A Complete Guide to the Kitchen Hierarchy Description
Get a grip on the restaurant industry! More than 12 million Americans work in the restaurant and food services industries, and the sector is expected to grow by nearly 7.3% over the next 10 years.
One reason why the restaurant industry is so popular is the kitchen hierarchy. Kitchens are organized like military units with a clear structure and a chain of command. If you want to run a top-notch kitchen, you need to read a detailed description of the hierarchy.
Who is in charge of managing the kitchen and cooking meals? How are individual dishes prepared? How do people start their careers in the restaurant industry?
Answer these questions and you can organize your kitchen to perfection. Here is a complete guide to the kitchen hierarchy.
Executive Chef
The executive chef is the chief official in the kitchen hierarchy. They make managerial decisions, including what the menu will be and where supplies are coming from.
The executive chef may not be at the top of the restaurant hierarchy. They may report to the owner or food service manager, and the owner may give them instructions on what to do. But executive chefs are given broad leeway to run the kitchen as they see fit, and they can give instructions to everyone beneath them on the hierarchy.
Most executive chefs have experience working in a kitchen and preparing meals. However, the chef may not prepare most of the food that goes out of the kitchen. On special nights, they may step in, but they spend most of their time overseeing what is going on from a distance.
Head Chef
The head chef is also called the "chef de cuisine," and they act as an operational manager. They oversee the kitchen and manage the staffers who prepare food. Small kitchens may not have an executive chef, so the head chef is at the top of their hierarchy.
The chef may work alongside the executive chef to create menus. Some chefs engage in day-to-day cooking activities, and they may approve dishes before they are served. Other head chefs let the rest of the team prepare meals while they focus on handling food brokers and talking with staffers.
Deputy Chef
Most people know of the deputy chef as the sous chef. They focus on daily cooking operations, and they work on most meals.
They act as a direct supervisor to each station in the kitchen. Some sous chefs train the chefs to cook the dishes properly, and they step in if a chef is not performing well.
Large kitchens may have multiple sous chefs, each with their specialty. Some kitchens combine the role of head chef and sous chef, which can keep hiring costs down.
Station Chef
A cooking station is an area where one type of dish is cooked. A station chef is in charge of the station, and they may specialize in preparing that particular type of dish.
Every restaurant has its own stations, and some have more than others. In general, gourmet stations have a saucier station where sauces are prepared for various dishes. The poissonnier station is where a chef cooks seafood while the rotisseur station is where a chef cooks cuts of meat.
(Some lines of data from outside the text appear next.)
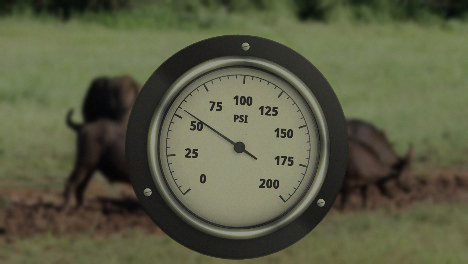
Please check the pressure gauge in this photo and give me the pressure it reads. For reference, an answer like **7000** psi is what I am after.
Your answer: **55** psi
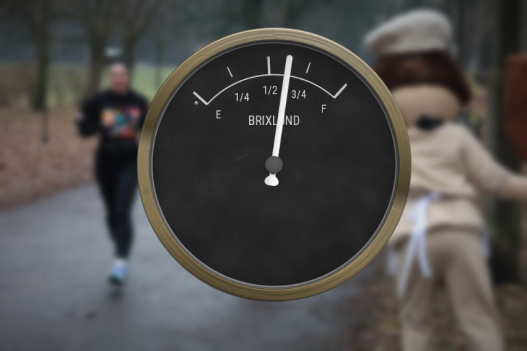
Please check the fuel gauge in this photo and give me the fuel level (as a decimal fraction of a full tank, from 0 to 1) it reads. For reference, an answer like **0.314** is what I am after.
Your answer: **0.625**
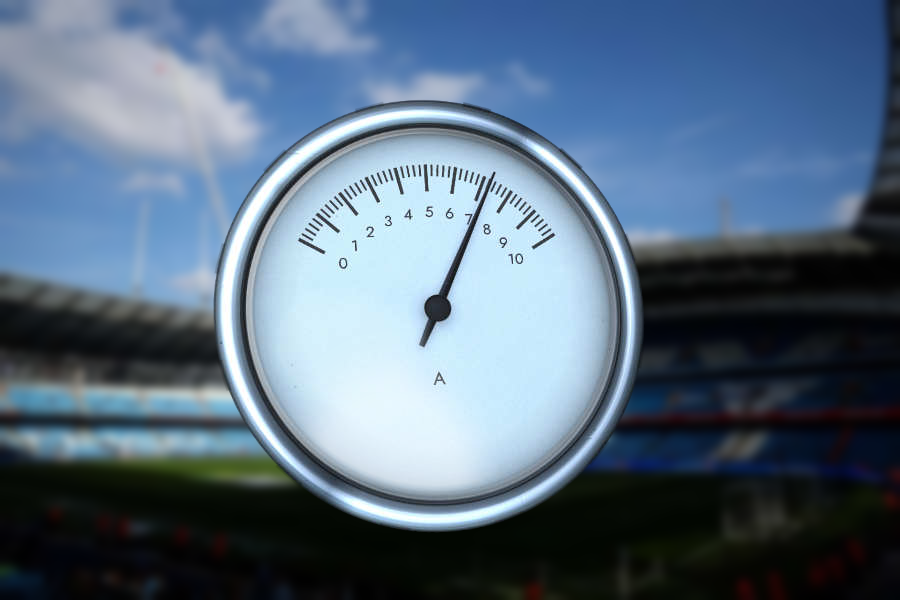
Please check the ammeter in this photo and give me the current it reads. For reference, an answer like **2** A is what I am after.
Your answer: **7.2** A
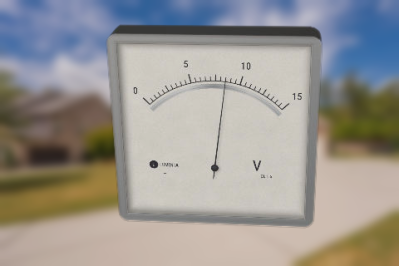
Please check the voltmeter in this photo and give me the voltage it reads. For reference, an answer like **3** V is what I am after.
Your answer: **8.5** V
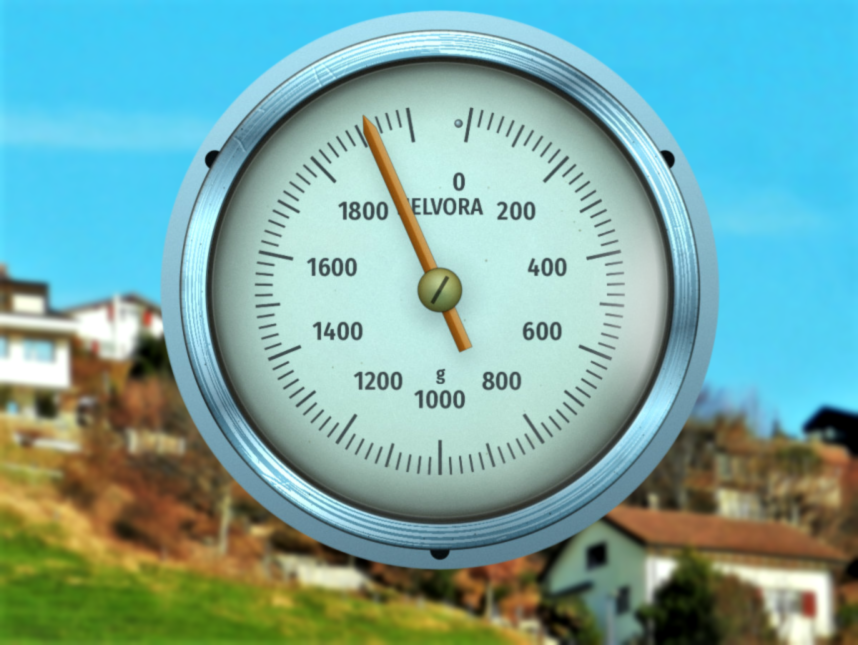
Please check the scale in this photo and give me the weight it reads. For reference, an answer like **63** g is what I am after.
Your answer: **1920** g
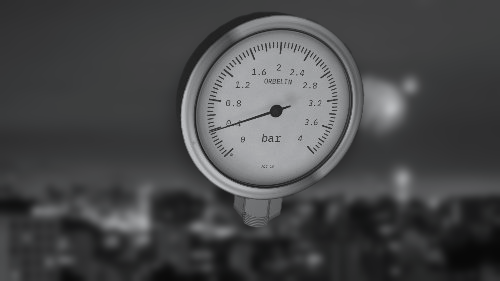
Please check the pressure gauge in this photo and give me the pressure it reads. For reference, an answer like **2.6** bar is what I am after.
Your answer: **0.4** bar
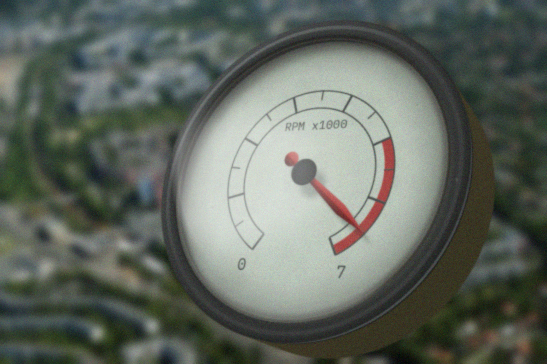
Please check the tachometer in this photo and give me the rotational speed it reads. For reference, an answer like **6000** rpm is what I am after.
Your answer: **6500** rpm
The entremetier station is where vegetable dishes are prepared. This station should be separate from the meat station to prevent cross-contamination.
A roundsman or relief cook is a chef who does not work at a specific station. When one chef needs to take a break or gets injured, the relief cook steps in and works at their station.
Small and informal restaurants may not have station chefs. They may have teams of chefs who prepare one dish after the other, but the chefs may not have any specialties.
Junior Chef
A junior chef may be a person new to the kitchen who needs to see how the kitchen functions. They may also be someone who is training to be a chef and needs hands-on experience.
The junior chef works with a station chef and learns about how they can cook dishes. They may stand near the station chef and help them prepare garnishes and seasonings.
They may supervise and take notes on what they should do as well. If they have questions, they will report to a station chef, but no one reports to them.
Some kitchens ask their junior chefs to prepare ingredients that other chefs will use. They may butcher meat, peel vegetables, or put away supplies. These tasks can be rites of passage that help initiate a chef into a kitchen.
Kitchen Porter
A kitchen porter is not a chef who prepares meals. They help keep the kitchen running and take care of tasks while the chefs are preparing food. They deliver supplies to stations, put away deliveries, and keep areas clean.
Porters may move between the dining area and the kitchen. Many of them collect dishes after customers have left the table. They may also clean the tables and help the waiters prepare areas for more customers.
Some people start their careers in the restaurant industry as porters. People training to be chefs may begin as porters and then become junior chefs. A few people become porters and then become waiters or food service managers.
Your Guide to the Kitchen Hierarchy
Developing a kitchen hierarchy is your best way to figure out hiring needs and keep a kitchen moving. An executive chef is at the top of the hierarchy, planning out menus and handling suppliers.
Deputy or sous chefs are the ones responsible for meals. Station chefs cook various dishes with the help of junior chefs and relief cooks. Some people start their careers as junior chefs while others start as kitchen porters.